Selig had set up a committee to research the matter, but nothing has come of it, a typical result when discussing the Athletics possible migration. Overall, Selig doesn't want to, pardon my tone, piss off the Giants. In addition, while A's owner Lew Wolff has spoken publicly in favor of a move to San Jose, he has not used any of his political influence as one of MLB's owners, or attempted to utilize the media in stirring up support for this cause.

Personally, I'm sick of all of it. The Athletics deserve the opportunity to flourish like every other MLB franchise. Given their knack for winning despite low payrolls and daunting opponents, and the publicity the team has created for the game in the last decade, the A's, yes even more than the Rays, deserve a get out of jail free card. Unfortunately, until Selig retires, which he has said he will do after the 2014 season, or the Giants miraculously back off, the A's will remain in Oakland.

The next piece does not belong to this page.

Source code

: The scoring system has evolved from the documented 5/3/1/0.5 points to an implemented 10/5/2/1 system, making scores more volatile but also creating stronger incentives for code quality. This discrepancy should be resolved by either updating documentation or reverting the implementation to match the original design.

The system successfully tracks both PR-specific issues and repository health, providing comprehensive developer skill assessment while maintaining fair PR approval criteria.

Is it right? I don't think so, but this is a divisive issue, and one that not enough MLB fans are aware of. Look at the Washington Nationals, favored to win the 2013 World Series, who moved from frigid Montreal to Washington D.C. and have been reborn. Don't the Athletics deserve that chance?

Food for thought:

What are your thoughts on this situation? Who's at fault, the A's, the Giants, the owners, Selig, or a combination? Do the A's deserve to move to San Jose, or should this matter be dealt with within Major League Baseball in due time?